→ PASSAGE TO READ:

..............................

So basically – if I get this right – there is no practical way to have more than a 10 percent markup on a Cafepress item after June 1. Sure, you CAN have a higher markup, but everyone will soon figure out you can go the marketplace and get your item for less. Right?
Or am I missing something?
This is simultaneously stupid AND depressing.
April 25th, 2009 at 10:46 am
I actually wrote the first draft right after I got the email but I decided to wait 24 hours to see if I, as a top shopkeeper, would at least get a courtesy call. I sent an email to Dafna to try to poke that process along and later that night I indeed did get a phone call and had a long talk with Cafepress.
Basically the gist was the same as always. They knew what they were doing and were moving ahead. However when I brought up specific issues like how 10% on bumper stickers made those worthless to create it was clear that they did not have an answer to that obvious problem.
So I cooled down and touched up my article before posting it.
My understanding is that items in the marketplace may not be less than in the private shops depending on what your markups are. But as to what those exact prices will be I have no idea right now. But no matter what they are, at 10% it is not worth it to sell in the marketplace unless they really massively increase my sales.

..............................

→ ACTIVITY A:
Quote every sentence in the Cafepress markup post that contains the word "markup" or "markups."
The text and the records are unrelated to each other.

→ Multi-view scene photos:
..............................

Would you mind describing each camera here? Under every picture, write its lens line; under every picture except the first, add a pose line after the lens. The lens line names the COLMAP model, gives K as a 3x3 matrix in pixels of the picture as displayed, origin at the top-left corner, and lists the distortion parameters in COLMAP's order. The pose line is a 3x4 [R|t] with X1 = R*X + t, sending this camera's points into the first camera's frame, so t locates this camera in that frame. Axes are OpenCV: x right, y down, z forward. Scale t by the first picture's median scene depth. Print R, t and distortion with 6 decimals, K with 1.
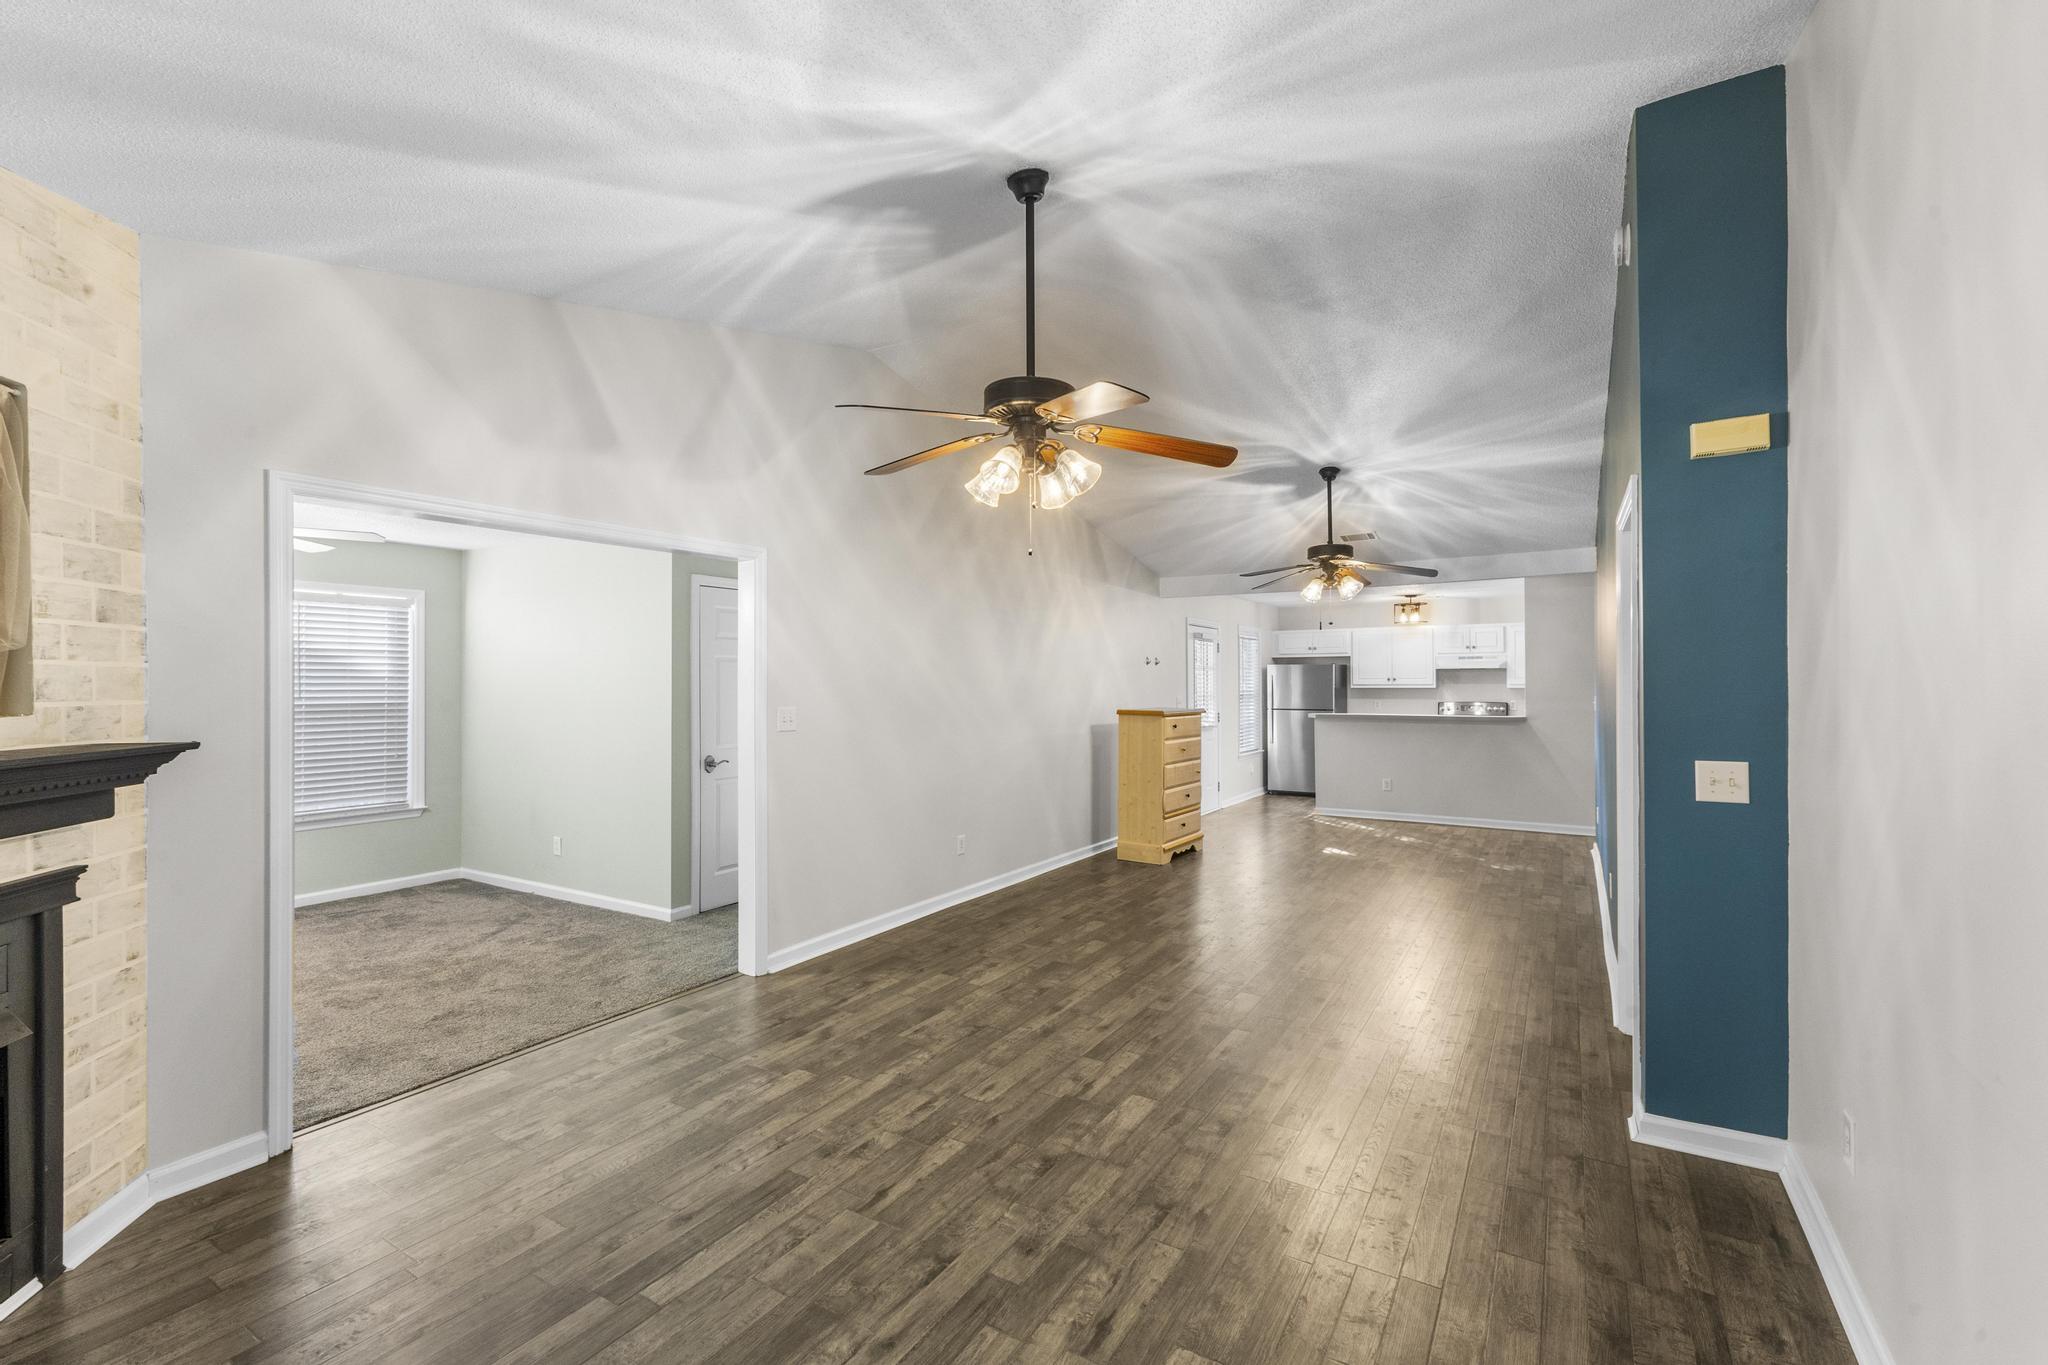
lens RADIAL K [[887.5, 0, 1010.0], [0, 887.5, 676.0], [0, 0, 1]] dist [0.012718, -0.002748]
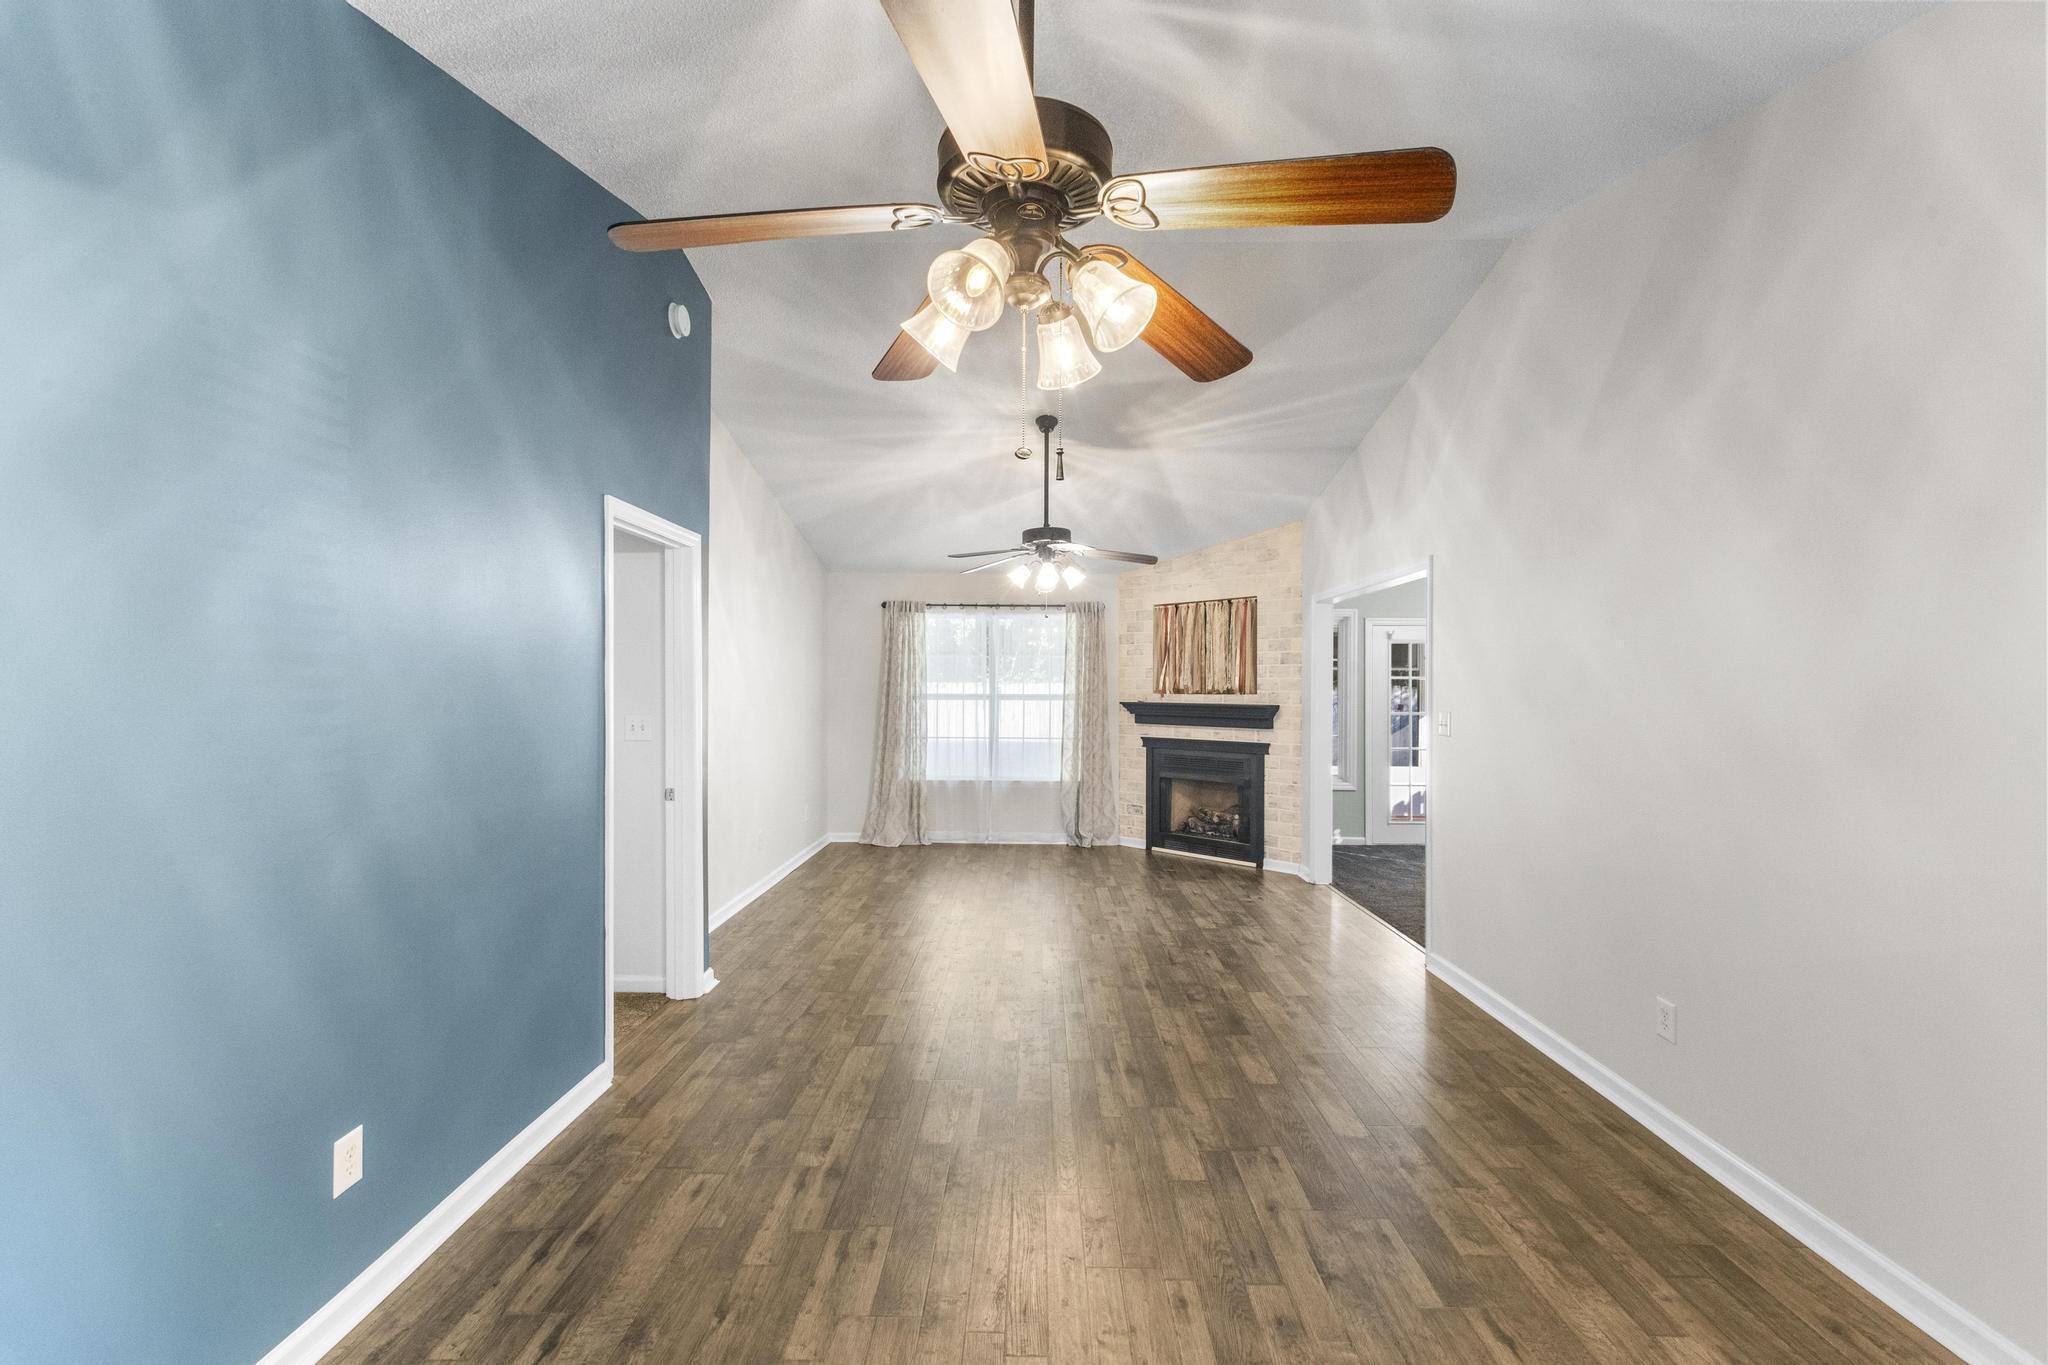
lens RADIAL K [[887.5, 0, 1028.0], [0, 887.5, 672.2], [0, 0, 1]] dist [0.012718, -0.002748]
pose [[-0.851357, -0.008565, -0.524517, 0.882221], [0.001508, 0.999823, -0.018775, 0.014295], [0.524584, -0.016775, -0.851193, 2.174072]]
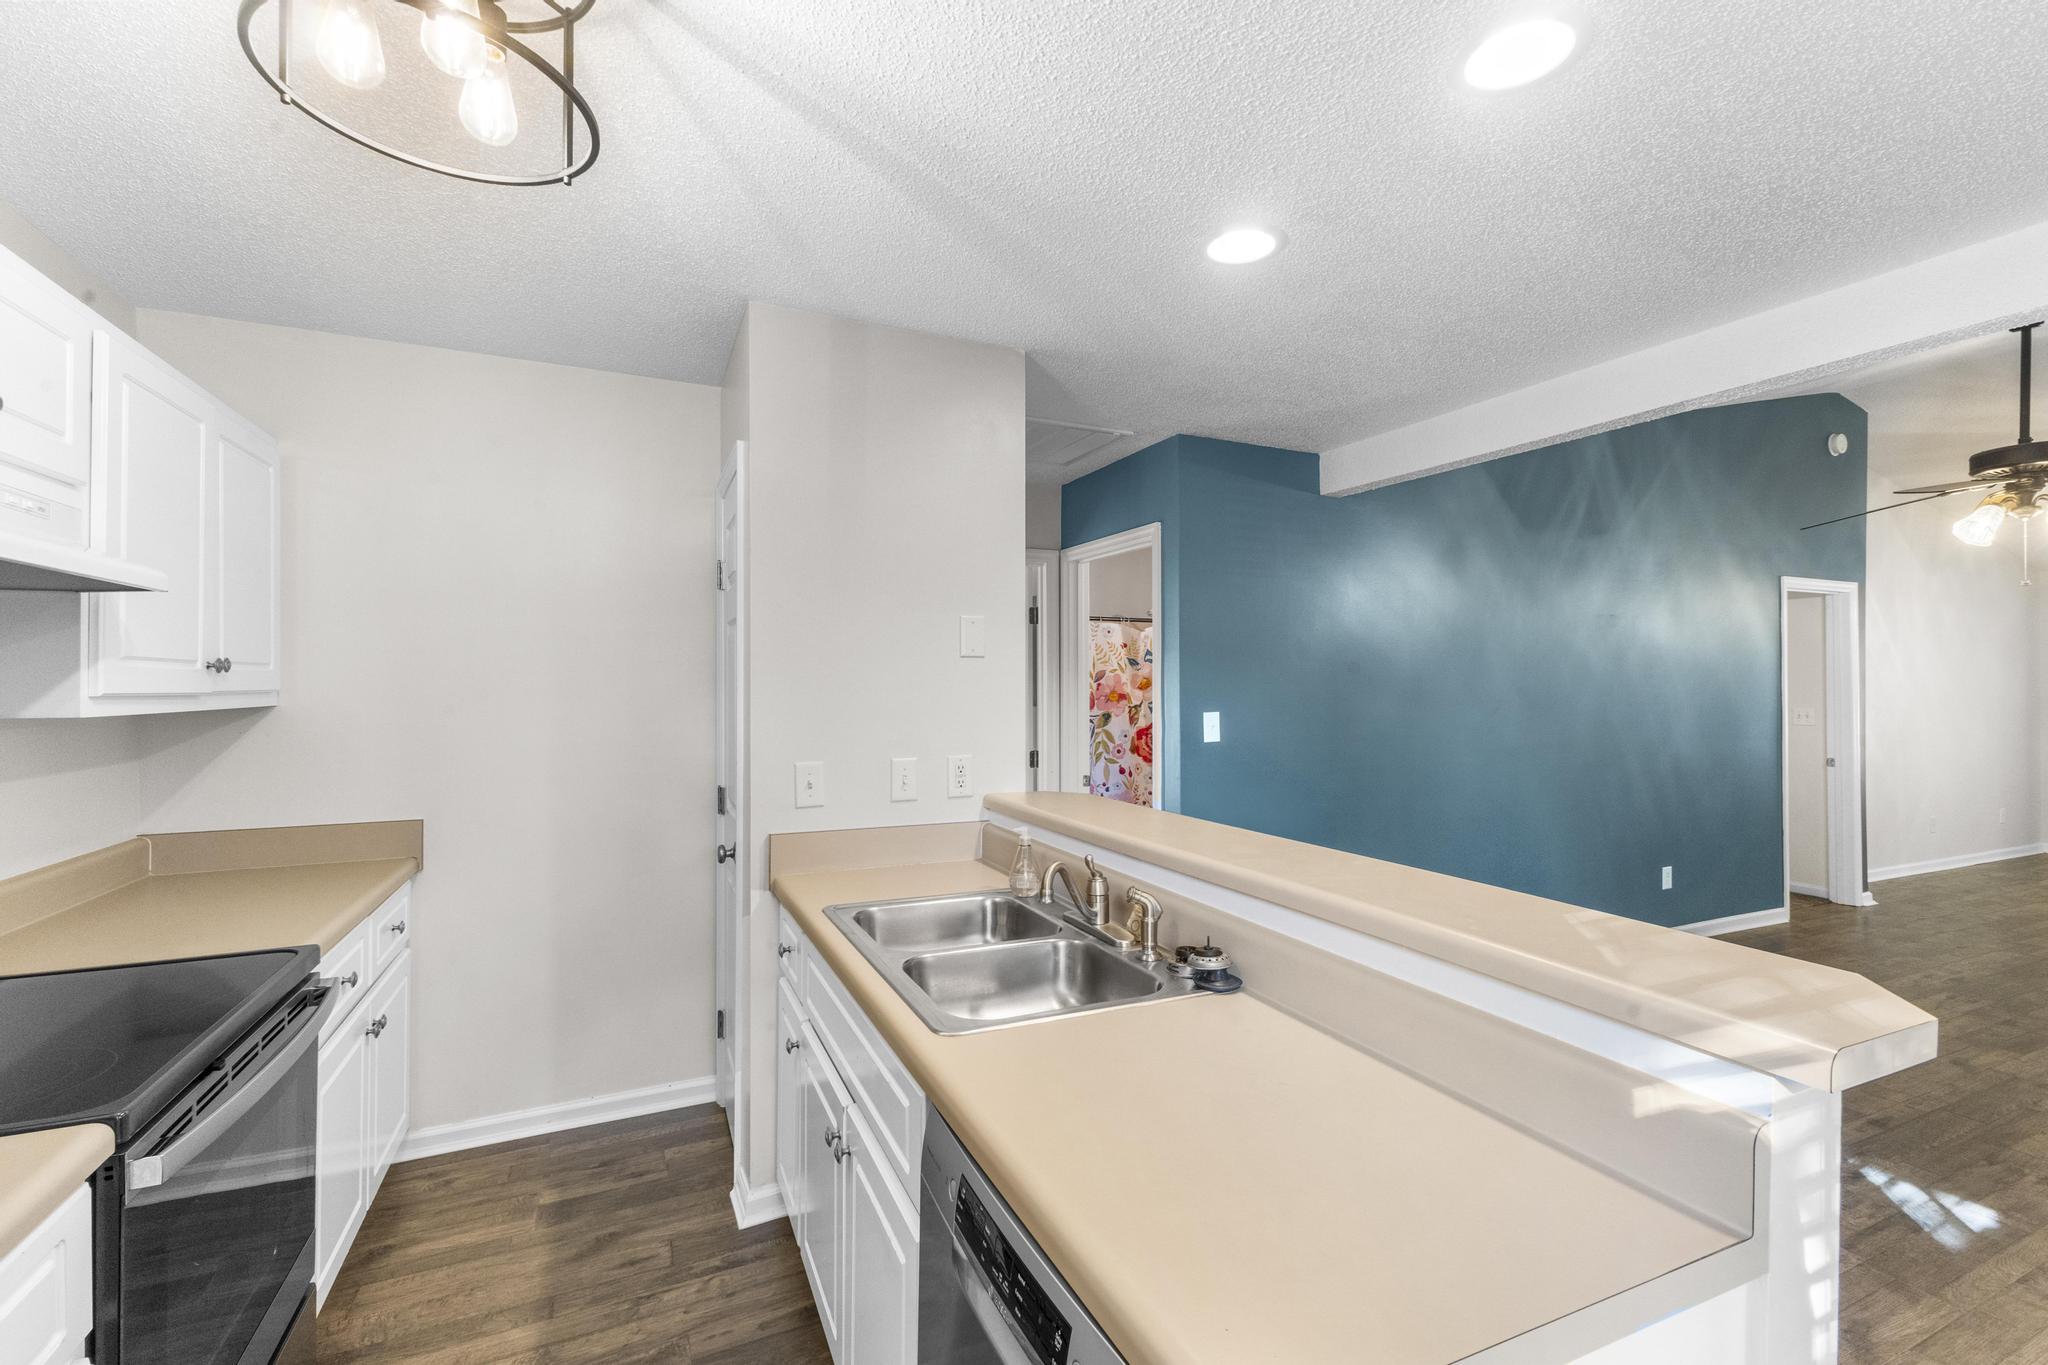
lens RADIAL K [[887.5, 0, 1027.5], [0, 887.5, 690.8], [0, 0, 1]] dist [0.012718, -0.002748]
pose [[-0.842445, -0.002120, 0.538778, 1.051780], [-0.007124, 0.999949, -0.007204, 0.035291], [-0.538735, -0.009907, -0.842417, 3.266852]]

..............................

→ ACTIVITY B:
Reproduce all the lines of the multi-view scene photo records word for word, with the pictures left out.

→ YOUR RESPONSE A:
So basically – if I get this right – there is no practical way to have more than a 10 percent markup on a Cafepress item after June 1.
Sure, you CAN have a higher markup, but everyone will soon figure out you can go the marketplace and get your item for less.
My understanding is that items in the marketplace may not be less than in the private shops depending on what your markups are.

→ YOUR RESPONSE B:
Would you mind describing each camera here? Under every picture, write its lens line; under every picture except the first, add a pose line after the lens. The lens line names the COLMAP model, gives K as a 3x3 matrix in pixels of the picture as displayed, origin at the top-left corner, and lists the distortion parameters in COLMAP's order. The pose line is a 3x4 [R|t] with X1 = R*X + t, sending this camera's points into the first camera's frame, so t locates this camera in that frame. Axes are OpenCV: x right, y down, z forward. Scale t by the first picture's median scene depth. Print R, t and distortion with 6 decimals, K with 1.
lens RADIAL K [[887.5, 0, 1010.0], [0, 887.5, 676.0], [0, 0, 1]] dist [0.012718, -0.002748]
lens RADIAL K [[887.5, 0, 1028.0], [0, 887.5, 672.2], [0, 0, 1]] dist [0.012718, -0.002748]
pose [[-0.851357, -0.008565, -0.524517, 0.882221], [0.001508, 0.999823, -0.018775, 0.014295], [0.524584, -0.016775, -0.851193, 2.174072]]
lens RADIAL K [[887.5, 0, 1027.5], [0, 887.5, 690.8], [0, 0, 1]] dist [0.012718, -0.002748]
pose [[-0.842445, -0.002120, 0.538778, 1.051780], [-0.007124, 0.999949, -0.007204, 0.035291], [-0.538735, -0.009907, -0.842417, 3.266852]]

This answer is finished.